Цитируемый отрывок:
··········

Лист бетеля девушка вручала своему избраннику в знак любви; его предлагали для подкрепления сил каждому гостю; его передавали из рук в руки при предложении принять участие в сборе урожая или приглашении на свадьбу; часто под ним скрывалась взятка, с помощью которой проситель пытался заручиться расположением чиновника. Человека знатного рода в путешествии должен был сопровождать длинноволосый паж, несущий большую расшитую коробку для бетеля, поставив ее к себе на плечо, тогда как сам аристократ держал в своей руке богато украшенную шкатулку из золота и серебра, в которой содержалась известь. Это мягкое возбуждающее средство по большей части удовлетворяло страсть к одурманиванию, которая является настоящим бичом среди восточных народов, и было, таким образом, немаловажным фактором в регулировании гражданской жизни страны. Использование бетеля вместо алкоголя позволяло обуздывать импульсивных сингальцев при помощи системы уголовного права, которое по своей мягкости на несколько столетии опередило то, что господствовало в то время в Европе; и поскольку пьянство стало одной из причин, способствовавших последующему вырождению сингальцев, прибытие де Вирта и его пьяных мирмидонян (мифическое древнегреческое племя, спутники Ахилла; здесь употреблено как имя нарицательно. - Aspar) знаменовало собой важную веху в истории острова.

··········

Исходный материал:
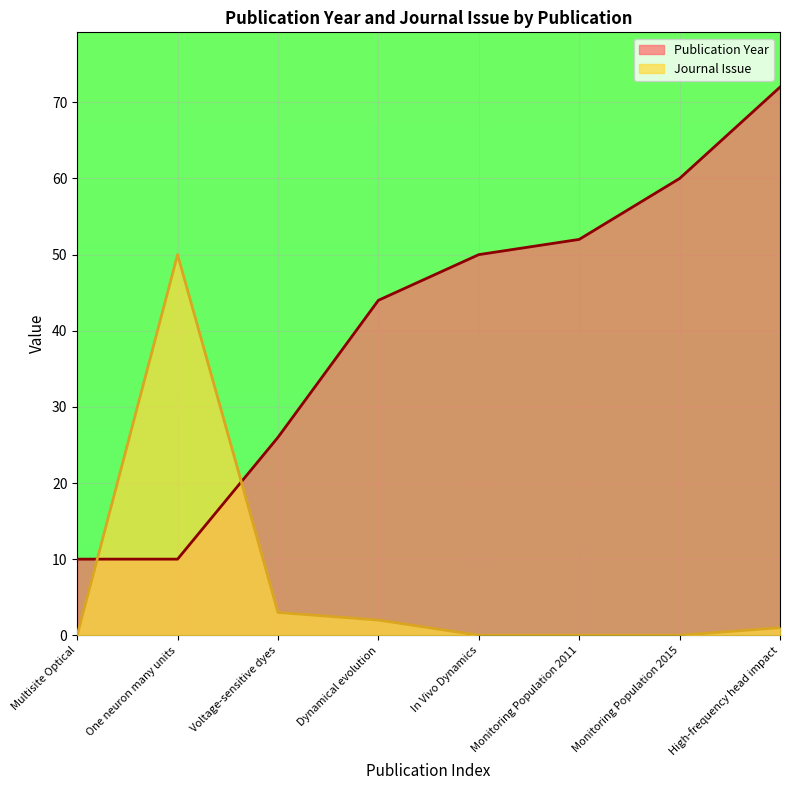

What is the sum of all Journal Issue values?

56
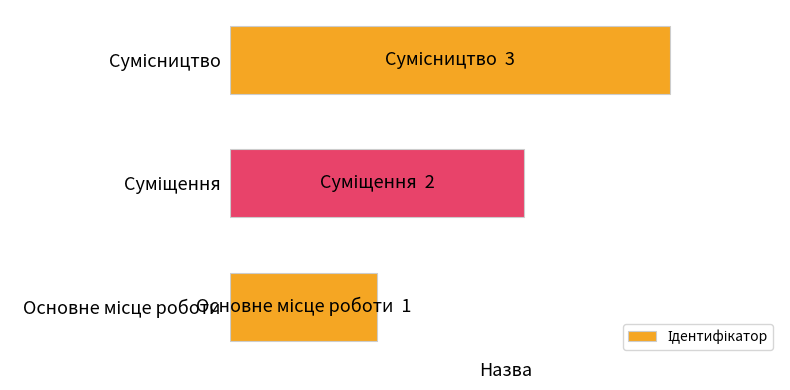

Are the bars horizontal?

Yes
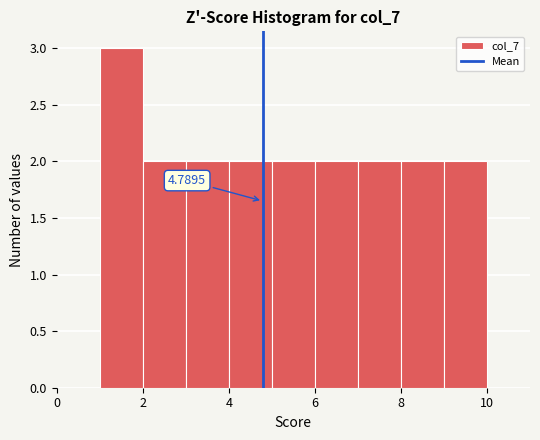

Over which range of the x-axis is the bar tallest?

1 to 2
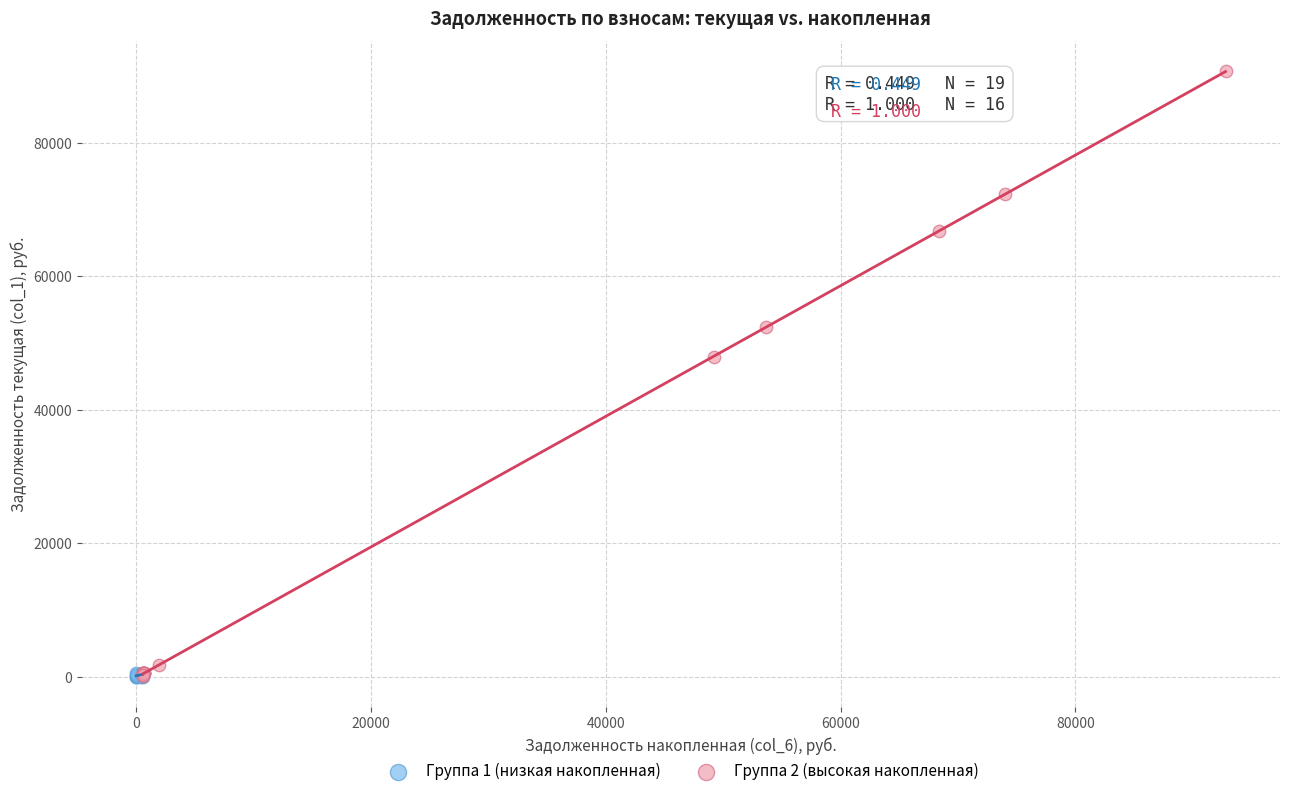

Which series contains the highest Y value?

Группа 2 (высокая накопленная)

··········

Задание 1:
Определите, согласуются ли с отрывком о бетеле утверждения (a), (b) и (c). Для каждого ответьте «да» или «нет» и дословно приведите решающие слова отрывка. (a) Шкатулку с известью в путешествии нёс паж. (b) Лист бетеля предлагали каждому гостю для подкрепления сил. (c) Уголовное право сингальцев было суровее европейского права того времени.
Задание 2:
Перепишите весь список в виде JSON-массива строк, по одному элементу на каждую строку, без пустых строк. Картинки в ответ не включайте.
Отрывок и список никак не связаны между собой.

Ответ на задание 1:
(a) Нет: «тогда как сам аристократ держал в своей руке богато украшенную шкатулку из золота и серебра, в которой содержалась известь».
(b) Да: «его предлагали для подкрепления сил каждому гостю».
(c) Нет: «по своей мягкости на несколько столетии опередило то, что господствовало в то время в Европе».

Ответ на задание 2:
[
  "What is the sum of all Journal Issue values?",
  "56",
  "Are the bars horizontal?",
  "Yes",
  "Over which range of the x-axis is the bar tallest?",
  "1 to 2",
  "Which series contains the highest Y value?",
  "Группа 2 (высокая накопленная)"
]